Non più un semplice scambio di beni e servizi, ma un vero e proprio modello basato sull’esperienza. Il cambiamento in atto nell’economia digitale degli ultimi anni è quello di un progressivo spostamento verso nuovi binari, nuove forme, nuove modalità di rapportarsi con la clientela.
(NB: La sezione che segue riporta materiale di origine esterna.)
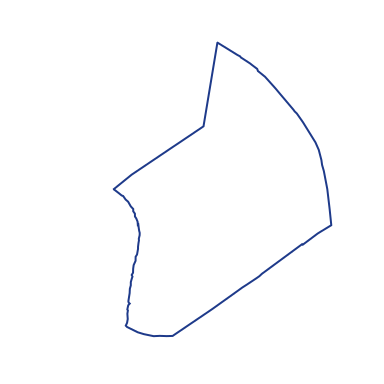 Kiang East, Lower River, Gambia, rotated 235°
{"feature_id": "56634734B11412565261125", "entity_name": "Kiang East", "entity_type": "district", "adm_level": 2, "iso_a3": "GMB", "parent_name": "Gambia", "parent_adm1": "Lower River", "projection": "orthographic", "projection_center": [-15.639, 13.417], "detail": "fine", "context": "isolated", "style": "outline", "palette": "blue", "viewbox_px": 384, "rotation_deg": 235, "n_neighbors": 0, "source": "geoboundaries", "source_scale": "gbopen_adm2", "svg_char_len": 1457}
<svg xmlns="http://www.w3.org/2000/svg" viewBox="0 0 384 384"><g transform="rotate(235 192 192)"><path d="M239.2,129.6L238.9,129.5L237.5,130.0L233.0,131.4L229.5,132.4L228.2,133.3L227.1,133.3L223.9,133.3L220.7,134.1L215.3,133.6L211.8,134.1L209.9,132.8L207.0,132.8L204.6,131.2L202.4,131.2L198.9,130.4L196.2,128.8L196.2,129.4L193.8,128.1L190.6,126.5L188.5,125.7L186.6,124.3L184.2,121.6L182.8,120.8L180.9,118.9L178.0,116.3L176.4,115.2L172.3,111.1L171.3,108.7L168.0,106.3L165.6,102.3L162.9,99.8L159.7,97.4L158.6,95.0L156.8,94.7L155.9,93.4L153.3,90.2L150.6,88.3L148.4,85.6L144.9,82.9L139.0,77.2L137.7,76.7L136.3,77.0L135.8,74.8L133.6,72.4L132.8,71.6L131.8,71.6L129.3,69.2L124.8,66.5L122.1,63.8L120.5,61.1L118.6,61.4L108.2,67.1L103.1,71.1L95.9,77.9L92.7,83.0L88.4,88.7L85.2,93.6L85.2,94.4L85.2,95.5L84.5,140.9L84.5,141.9L84.5,142.5L84.8,172.1L84.9,178.4L84.7,183.1L84.4,195.5L84.4,198.7L84.4,198.9L84.9,202.4L85.7,235.7L86.1,252.3L85.3,252.5L85.9,271.1L85.7,274.8L84.9,287.0L85.0,287.1L98.8,294.8L116.8,304.5L133.5,312.0L139.6,314.1L143.9,316.3L153.8,320.0L161.9,321.6L164.0,321.7L185.5,322.9L196.2,322.9L199.2,322.3L201.0,322.3L221.9,320.4L228.9,319.8L244.7,317.9L245.6,317.6L253.3,315.4L255.4,316.0L261.3,314.1L264.0,313.3L274.2,309.2L275.5,309.2L278.2,307.8L299.6,298.6L299.6,298.3L264.1,263.5L239.2,239.1L239.2,238.7L239.6,216.5L239.7,210.4L239.9,202.2L240.0,196.6L240.8,152.4L239.2,129.7L239.2,129.6Z" fill="none" stroke="#1e3a8a" stroke-width="2"/></g></svg>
Questo perché i consumatori non cercano più soltanto un prodotto funzionale, ma voglio essere coinvolti, intrattenuti e, se possibile, anche premiati. E’ in questo senso che si deve leggere la grande fortuna e la grande diffusione degli incentivi digitali, diventati ormai strumenti cruciali per stimolare la partecipazione, per fidelizzare l’utenza e per rafforzare la relazione con il brand.
Un esempio di tutto questo? Le nuove app di Meta Fitness, che offrono versioni gratuite in cui conquistare badge, punti e premi virtuali, incoraggiando così l’allenamento costante, lo stile di vita sano e anche l’utilizzo della propria personale piattaforma. Dove, magari, suggerire prodotti, pubblicizzare eventi, sponsorizzare marchi. Alcune piattaforme integrano sistemi di gamification che trasformano l’attività fisica in una sfida collettiva, con classifiche e obiettivi condivisi. L’idea di fondo è quella per cui l’utente si possa sentire immediatamente ricompensato e motivato a continuare.
Un’idea che era stata studiata e messa in campo da tempo dal settore del gambling online. I bonus casino senza deposito utilizzati dalle principali piattaforme online di gioco d’azzardo rappresentano in questo senso qualcosa di pioneristico, in grado di offrire valore immediato al giocatore e alla sua esperienza online. Non si tratta infatti di semplici promozioni temporanee, ma di un vero e proprio modello di business in cui la ricompensa iniziale può dare avvio a un percorso di coinvolgimento. E quindi di fidelizzazione.
Non solo fitness, gioco online e quindi intrattenimento. Praticamente tutti i settori dell’economia online guardano ormai al coinvolgimento attraverso la gamification. Anche quello dell’educazione. Guardiamo per un istante al mondo dell’e-learning: esistono infatti centinaia di piattaforme educative sul web che propongono contenuti introduttivi gratuiti e che sbloccano classifiche, missioni, sfide, premi e ricompense. Da un lato si stimola l’apprendimento, dall’altro si mantiene l’utente sulla propria piattaforma. Quello che, in parole povere, fa da un sacco di anni Duolingo, l’app per imparare le lingue più diffusa nei cellulari di tutto il mondo.
E se la gamification funziona nei settori dove non c’è niente da acquistare, immaginate cosa può fare nell’e-commerce. Queste logiche sono ormai diventate parte integrante del commercio online, con programmi di cashback, coupon personalizzati e punti fedeltà. Sono sempre di più le piattaforme che premiano anche piccole azioni come quella che può essere una recensione lasciata, la condivisione di un prodotto sui social o l’iscrizione a una newsletter. Lo fanno anche i ristoranti, le pizzerie, i locali dove l’utente non solo è un consumatore, ma può anche diventare un veicolo di pubblicità, uno strumento di visibilità.
L’economia digitale è sempre di più un ecosistema partecipativo, dove l’utente genera valore e passa da essere semplice consumatore e destinatario e vero e proprio protagonista. La sfida del futuro, in questo senso, sarà quella di creare percorsi di coinvolgimento che siano emozionanti, gratificanti e sostenibili. Perché niente genera più valore di una partecipazione attiva e sentita da parte dell’utente finale.